ORIGINALLY WRITTEN BRENDA CONYERS
After 24 years with USD 410, James Thomas, activities director and assistant principal, submitted his letter of retirement to the school board at their Monday meeting.
Gordon Mohn, superintendent, praised Thomas for his work, especially his duties as athletic director.
Earlier in the meeting, Thomas talked about Hillsboro High School hosting the Class 3A wrestling regionals for the first time in his years as activities director.
“We can’t let that learning experience be wasted,” Mohn said. “We’ll just have to call on you again.”
In other business, Ben Trout, president of EPM, Inc,. provided information and answered questions about a proposed new system for utility managing.
At January’s meeting, the board had appointed a sub-committee to explore the use of EMP, Inc., an engineering company that designs, manufacturers, programs, installs and services a computerized temperature-control system.
The TCS is the first to utilize total digital processing and artificial intelligence to control temperatures. It replaces all equipment controls, including thermostats and internal controls in a facility.

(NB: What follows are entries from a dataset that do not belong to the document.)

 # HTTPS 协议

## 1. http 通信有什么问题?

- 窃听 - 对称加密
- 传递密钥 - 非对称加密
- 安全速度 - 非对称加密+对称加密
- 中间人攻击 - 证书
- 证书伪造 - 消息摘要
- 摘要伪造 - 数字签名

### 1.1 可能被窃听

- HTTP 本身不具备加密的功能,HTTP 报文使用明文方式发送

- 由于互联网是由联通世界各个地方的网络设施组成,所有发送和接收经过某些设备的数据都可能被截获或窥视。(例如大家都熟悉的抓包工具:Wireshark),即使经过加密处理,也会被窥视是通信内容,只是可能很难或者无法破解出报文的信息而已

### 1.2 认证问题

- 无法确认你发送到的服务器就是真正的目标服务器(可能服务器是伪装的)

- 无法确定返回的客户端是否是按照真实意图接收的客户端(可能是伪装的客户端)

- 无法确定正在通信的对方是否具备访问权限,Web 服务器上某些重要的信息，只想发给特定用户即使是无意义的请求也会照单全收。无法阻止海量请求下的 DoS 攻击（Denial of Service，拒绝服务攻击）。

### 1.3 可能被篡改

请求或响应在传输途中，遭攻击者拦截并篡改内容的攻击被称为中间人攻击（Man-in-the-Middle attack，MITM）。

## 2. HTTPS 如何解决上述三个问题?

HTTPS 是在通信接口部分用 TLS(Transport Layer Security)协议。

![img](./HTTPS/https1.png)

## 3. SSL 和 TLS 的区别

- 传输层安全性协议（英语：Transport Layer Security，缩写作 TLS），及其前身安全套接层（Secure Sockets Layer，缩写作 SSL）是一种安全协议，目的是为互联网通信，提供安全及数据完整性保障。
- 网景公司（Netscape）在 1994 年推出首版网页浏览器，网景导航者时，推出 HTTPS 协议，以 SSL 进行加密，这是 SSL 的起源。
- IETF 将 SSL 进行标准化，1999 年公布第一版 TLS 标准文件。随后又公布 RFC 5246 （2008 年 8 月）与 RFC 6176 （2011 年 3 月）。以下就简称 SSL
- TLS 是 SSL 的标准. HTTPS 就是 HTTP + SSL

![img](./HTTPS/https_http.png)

Reg Matz served as the board’s representative on the committee, which met twice during the past month. The committee and EPM representatives traveled Caney to visit a school that is using the EPM products and services.

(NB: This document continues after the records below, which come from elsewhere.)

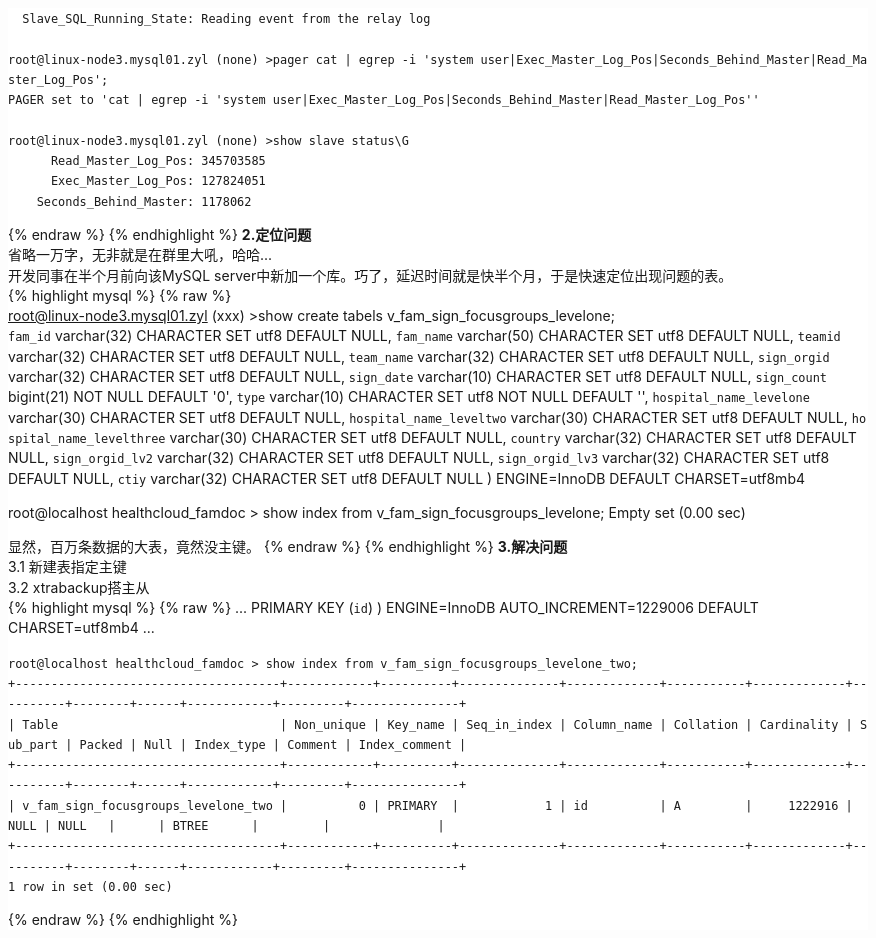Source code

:       Slave_SQL_Running_State: Reading event from the relay log  

	root@linux-node3.mysql01.zyl (none) >pager cat | egrep -i 'system user|Exec_Master_Log_Pos|Seconds_Behind_Master|Read_Master_Log_Pos';
	PAGER set to 'cat | egrep -i 'system user|Exec_Master_Log_Pos|Seconds_Behind_Master|Read_Master_Log_Pos''  

	root@linux-node3.mysql01.zyl (none) >show slave status\G
          Read_Master_Log_Pos: 345703585
          Exec_Master_Log_Pos: 127824051
        Seconds_Behind_Master: 1178062  
{% endraw %}
{% endhighlight %}
**2.定位问题**  
  省略一万字，无非就是在群里大吼，哈哈...  
  开发同事在半个月前向该MySQL server中新加一个库。巧了，延迟时间就是快半个月，于是快速定位出现问题的表。    
{% highlight mysql %}
{% raw %}	
root@linux-node3.mysql01.zyl (xxx) >show create tabels v_fam_sign_focusgroups_levelone;  
`fam_id` varchar(32) CHARACTER SET utf8 DEFAULT NULL,
`fam_name` varchar(50) CHARACTER SET utf8 DEFAULT NULL,
`teamid` varchar(32) CHARACTER SET utf8 DEFAULT NULL,
`team_name` varchar(32) CHARACTER SET utf8 DEFAULT NULL,
`sign_orgid` varchar(32) CHARACTER SET utf8 DEFAULT NULL,
`sign_date` varchar(10) CHARACTER SET utf8 DEFAULT NULL,
`sign_count` bigint(21) NOT NULL DEFAULT '0',
`type` varchar(10) CHARACTER SET utf8 NOT NULL DEFAULT '',
`hospital_name_levelone` varchar(30) CHARACTER SET utf8 DEFAULT NULL,
`hospital_name_leveltwo` varchar(30) CHARACTER SET utf8 DEFAULT NULL,
`hospital_name_levelthree` varchar(30) CHARACTER SET utf8 DEFAULT NULL,
`country` varchar(32) CHARACTER SET utf8 DEFAULT NULL,
`sign_orgid_lv2` varchar(32) CHARACTER SET utf8 DEFAULT NULL,
`sign_orgid_lv3` varchar(32) CHARACTER SET utf8 DEFAULT NULL,
`ctiy` varchar(32) CHARACTER SET utf8 DEFAULT NULL
) ENGINE=InnoDB DEFAULT CHARSET=utf8mb4

root@localhost healthcloud_famdoc > show index from v_fam_sign_focusgroups_levelone;
Empty set (0.00 sec)

显然，百万条数据的大表，竟然没主键。
{% endraw %}
{% endhighlight %}
**3.解决问题**   
3.1 新建表指定主键  
3.2 xtrabackup搭主从    
{% highlight mysql %}
{% raw %} 
 	    ...
 	 PRIMARY KEY (`id`)
	 ) ENGINE=InnoDB AUTO_INCREMENT=1229006 DEFAULT CHARSET=utf8mb4
	 ...

	root@localhost healthcloud_famdoc > show index from v_fam_sign_focusgroups_levelone_two;
	+-------------------------------------+------------+----------+--------------+-------------+-----------+-------------+----------+--------+------+------------+---------+---------------+
	| Table                               | Non_unique | Key_name | Seq_in_index | Column_name | Collation | Cardinality | Sub_part | Packed | Null | Index_type | Comment | Index_comment |
	+-------------------------------------+------------+----------+--------------+-------------+-----------+-------------+----------+--------+------+------------+---------+---------------+
	| v_fam_sign_focusgroups_levelone_two |          0 | PRIMARY  |            1 | id          | A         |     1222916 |     NULL | NULL   |      | BTREE      |         |               |
	+-------------------------------------+------------+----------+--------------+-------------+-----------+-------------+----------+--------+------+------------+---------+---------------+
	1 row in set (0.00 sec)   
{% endraw %}
{% endhighlight %}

“It was very interesting,” Matz said of the meetings.
Based on past performances of EPM’s CTC system and “worst case” savings analysis, the complete CTC system will generate $87,912 total savings the first year, Trout said. He is also offering the district a 10 percent savings if the system is purchased for installation by June 1.
Although Kansas does not require the district to hire an independent engineer to develop plans and specifications, seek bids, evaluate the bids received and certify the final installations, Trout recommended for protection of the district that such an engineer be hired.

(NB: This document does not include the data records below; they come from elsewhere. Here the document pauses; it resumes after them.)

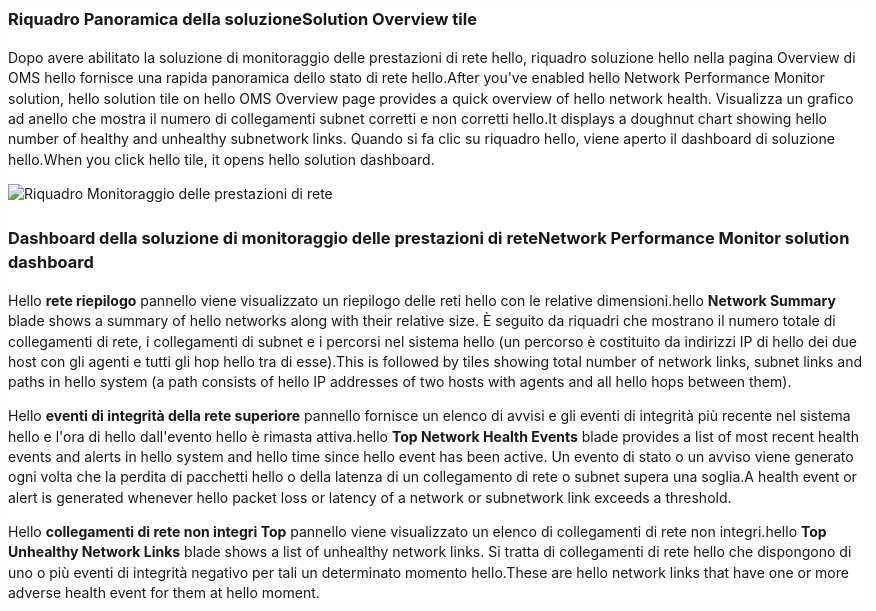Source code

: ### <a name="solution-overview-tile"></a><span data-ttu-id="4769a-314">Riquadro Panoramica della soluzione</span><span class="sxs-lookup"><span data-stu-id="4769a-314">Solution Overview tile</span></span>
<span data-ttu-id="4769a-315">Dopo avere abilitato la soluzione di monitoraggio delle prestazioni di rete hello, riquadro soluzione hello nella pagina Overview di OMS hello fornisce una rapida panoramica dello stato di rete hello.</span><span class="sxs-lookup"><span data-stu-id="4769a-315">After you've enabled hello Network Performance Monitor solution, hello solution tile on hello OMS Overview page provides a quick overview of hello network health.</span></span> <span data-ttu-id="4769a-316">Visualizza un grafico ad anello che mostra il numero di collegamenti subnet corretti e non corretti hello.</span><span class="sxs-lookup"><span data-stu-id="4769a-316">It displays a doughnut chart showing hello number of healthy and unhealthy subnetwork links.</span></span> <span data-ttu-id="4769a-317">Quando si fa clic su riquadro hello, viene aperto il dashboard di soluzione hello.</span><span class="sxs-lookup"><span data-stu-id="4769a-317">When you click hello tile, it opens hello solution dashboard.</span></span>

![Riquadro Monitoraggio delle prestazioni di rete](./media/log-analytics-network-performance-monitor/npm-tile.png)

### <a name="network-performance-monitor-solution-dashboard"></a><span data-ttu-id="4769a-319">Dashboard della soluzione di monitoraggio delle prestazioni di rete</span><span class="sxs-lookup"><span data-stu-id="4769a-319">Network Performance Monitor solution dashboard</span></span>
<span data-ttu-id="4769a-320">Hello **rete riepilogo** pannello viene visualizzato un riepilogo delle reti hello con le relative dimensioni.</span><span class="sxs-lookup"><span data-stu-id="4769a-320">hello **Network Summary** blade shows a summary of hello networks along with their relative size.</span></span> <span data-ttu-id="4769a-321">È seguito da riquadri che mostrano il numero totale di collegamenti di rete, i collegamenti di subnet e i percorsi nel sistema hello (un percorso è costituito da indirizzi IP di hello dei due host con gli agenti e tutti gli hop hello tra di esse).</span><span class="sxs-lookup"><span data-stu-id="4769a-321">This is followed by tiles showing total number of network links, subnet links and paths in hello system (a path consists of hello IP addresses of two hosts with agents and all hello hops between them).</span></span>

<span data-ttu-id="4769a-322">Hello **eventi di integrità della rete superiore** pannello fornisce un elenco di avvisi e gli eventi di integrità più recente nel sistema hello e l'ora di hello dall'evento hello è rimasta attiva.</span><span class="sxs-lookup"><span data-stu-id="4769a-322">hello **Top Network Health Events** blade provides a list of most recent health events and alerts in hello system and hello time since hello event has been active.</span></span> <span data-ttu-id="4769a-323">Un evento di stato o un avviso viene generato ogni volta che la perdita di pacchetti hello o della latenza di un collegamento di rete o subnet supera una soglia.</span><span class="sxs-lookup"><span data-stu-id="4769a-323">A health event or alert is generated whenever hello packet loss or latency of a network or subnetwork link exceeds a threshold.</span></span>

<span data-ttu-id="4769a-324">Hello **collegamenti di rete non integri Top** pannello viene visualizzato un elenco di collegamenti di rete non integri.</span><span class="sxs-lookup"><span data-stu-id="4769a-324">hello **Top Unhealthy Network Links** blade shows a list of unhealthy network links.</span></span> <span data-ttu-id="4769a-325">Si tratta di collegamenti di rete hello che dispongono di uno o più eventi di integrità negativo per tali un determinato momento hello.</span><span class="sxs-lookup"><span data-stu-id="4769a-325">These are hello network links that have one or more adverse health event for them at hello moment.</span></span>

The board agreed the system may be valuable, but member Bob Watson said he felt pressured by the time deadline and did not want to use an engineer picked by the product provider.
“I don’t like having the engineer dictated to us, and I don’t like being stampeded,” Watson said. “I realize 10 percent is quite a bit of money, but I want this to be a board decision.”
The board voted to accept a three-point action plan toward the purchase of such a system.
The board will retain its own engineer to develop and publish specifications for the installation of the CTS in Hillsboro High School and Middle School. The engineer will bids received and recommend to the board the installation of the most cost-effective CTS.
The board will solicit proposals from local banks and will hold a special board meeting to make the final decision and work out details.
Matz said he felt the system would be a good thing and put Hillsboro out in front with the possibility of a future energy crisis.
The special board meeting is scheduled for Feb. 28 at 7 p.m.
In other business, Mohn reported how the decrease in student enrollment since 1998 has affected the district’s state funding.
While additional staff would benefit the schools, the numbers would make it difficult to justify any increase in staff, he said.
“It is better to cut staff than to starve the employees,” he said. “Tough times are ahead.”